Os desembargadores que são acusados de crimes respondem a processos perante o Superior Tribunal de Justiça (STJ), porque têm foro privilegiado. Mas, até hoje, o STJ nunca condenou nenhum desembargador.
Segundo a reportagem de Andréa Michael e Silvana de Freitas, o CNJ reabriu dois processos que tinham sido arquivados pelo TJ e pelo STJ contra um desembargador de Minas Gerais, acusado de ganhar uma caminhonete como pagamento para influenciar decisão judicial e R$ 60 mil por uma liminar.
Os dois tribunais disseram que o arquivamento decorreu da falta de indícios. Entendendo o contrário, o CNJ reabriu as investigações. Hoje o desembargador está afastado. "Havia quase 20 provas documentais e testemunhais contra ele. O tribunal de Minas disse que elas eram relevantes e que o caso seria de demissão. Como essa pena depende de sentença judicial, a decisão foi pelo arquivamento", disse o ministro do STJ Pádua Ribeiro, conselheiro do CNJ.

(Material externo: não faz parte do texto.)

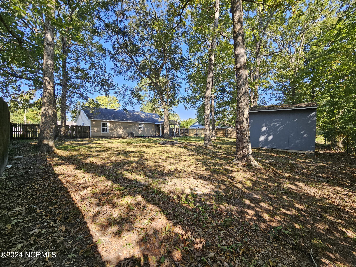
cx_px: 178
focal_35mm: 13
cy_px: 134
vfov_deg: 89.9
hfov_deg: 106.2
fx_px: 134
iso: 50
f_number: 2.2
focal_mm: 2.2
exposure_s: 1/300
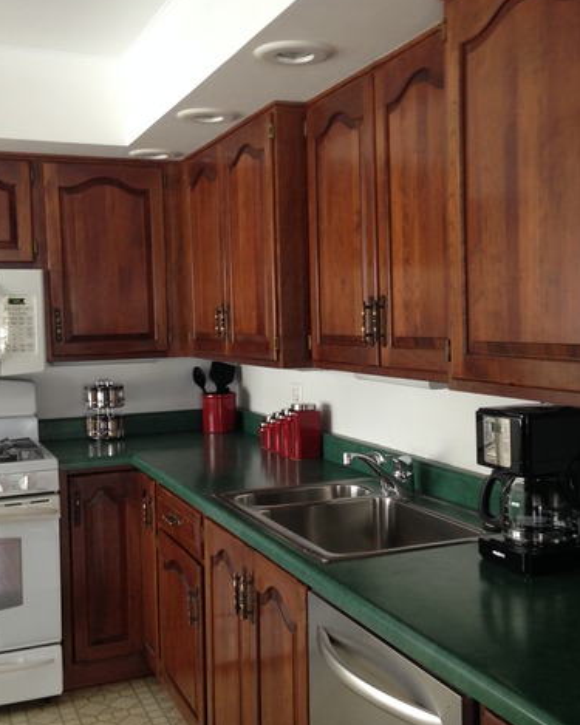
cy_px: 362
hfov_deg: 34.1
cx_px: 314
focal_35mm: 44
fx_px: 944
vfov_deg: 42.0
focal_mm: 4.12
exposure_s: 1/20
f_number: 2.4
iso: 100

A antecipação da aposentadoria também sido utilizada como instrumento para evitar a punição. Suspeita de ter se apropriado de R$ 4 milhões destinados a depósitos judiciais, uma desembargadora do Pará se aposentou em 2003 para escapar do processo. Em 2005, foi denunciada pelo Ministério Público sob a acusação de ter praticado crimes de peculato, falsificação de documentos públicos e falsidade ideológica.
O TJ-SP, que é o maior do país, com 360 desembargadores, abriu três processos disciplinares desde 1989 e arquivou todos, diz a reportagem.